O gabinete do primeiro-ministro israelense não se manifestou sobre as declarações feitas por Shaibani. O ministro sírio também destacou que a Síria não representa uma ameaça a outros países, focando na reconstrução após anos de conflito.

Desde a queda de Bashar al-Assad em 2024, Israel tem tomado território no sudoeste da Síria, justificando suas ações como necessárias para a proteção de seus cidadãos. Shaibani criticou essa abordagem, afirmando que a força bruta não trouxe segurança e expressou esperança de que as negociações sejam retomadas em breve, embora sem uma data definida.

Ele também mencionou que, no início do ano, as partes já haviam concordado sobre diversos pontos de um potencial acordo de segurança, que incluiria zonas de segurança na fronteira. Contudo, Israel tem se mostrado relutante em implementar o que foi discutido, levando a um impasse nas negociações.
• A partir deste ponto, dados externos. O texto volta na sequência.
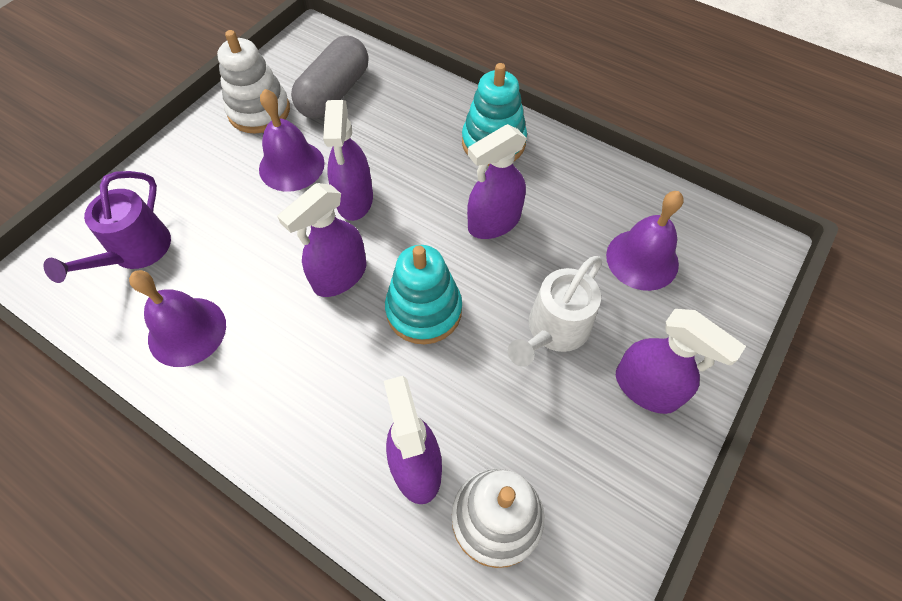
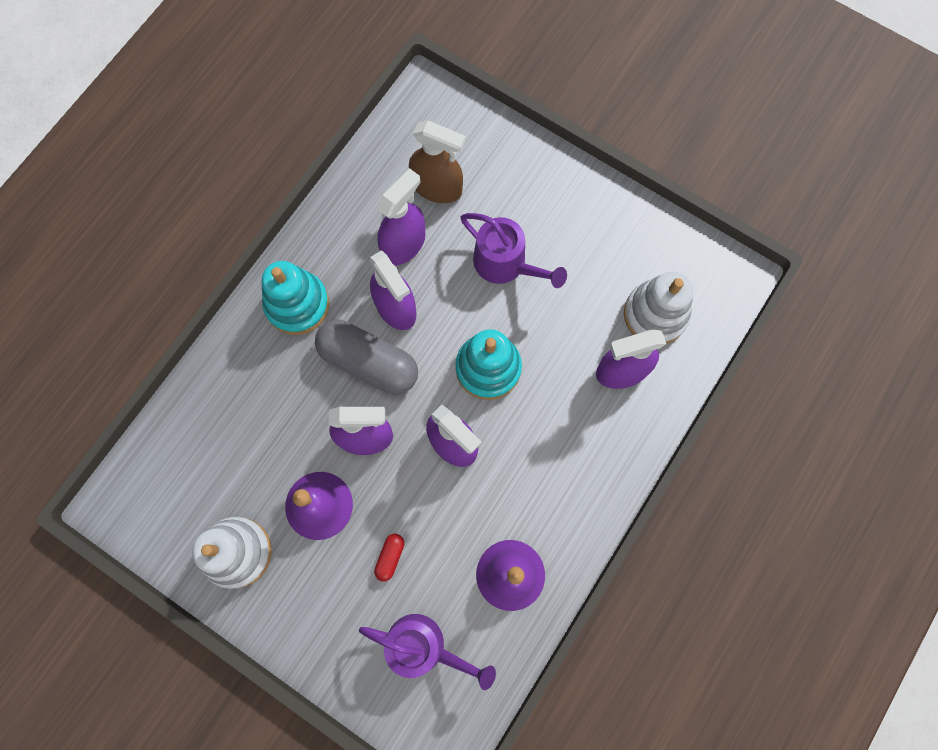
camera: 90 degrees left, 15 degrees up
(230, 222) = (390, 557): none -> red capsule
(334, 93) = (215, 471): grey capsule -> grey capsule (369, 362)
(554, 330) = (506, 264): white watering can -> purple watering can
(642, 259) = (437, 187): purple bell -> brown spray bottle
(646, 388) = (554, 201): purple spray bottle -> purple spray bottle (404, 244)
As tensões entre Síria e Israel são históricas, com ambos os países tecnicamente em estado de guerra desde 1948, e a ocupação das Colinas de Golã por Israel em 1967 continua a ser um ponto de discórdia. Shaibani ressaltou que a prioridade imediata é interromper a agressão israelense antes de se avançar para discussões sobre um acordo de paz.

Recentemente, os EUA têm buscado estabelecer mecanismos para evitar conflitos entre Israel, Turquia e Síria, mas ainda não há um consenso sobre como isso será implementado. Shaibani afirmou que a Síria está aberta ao diálogo e à cooperação, especialmente com o apoio de países vizinhos como a Turquia, que tem contribuído para o fortalecimento das forças armadas sírias.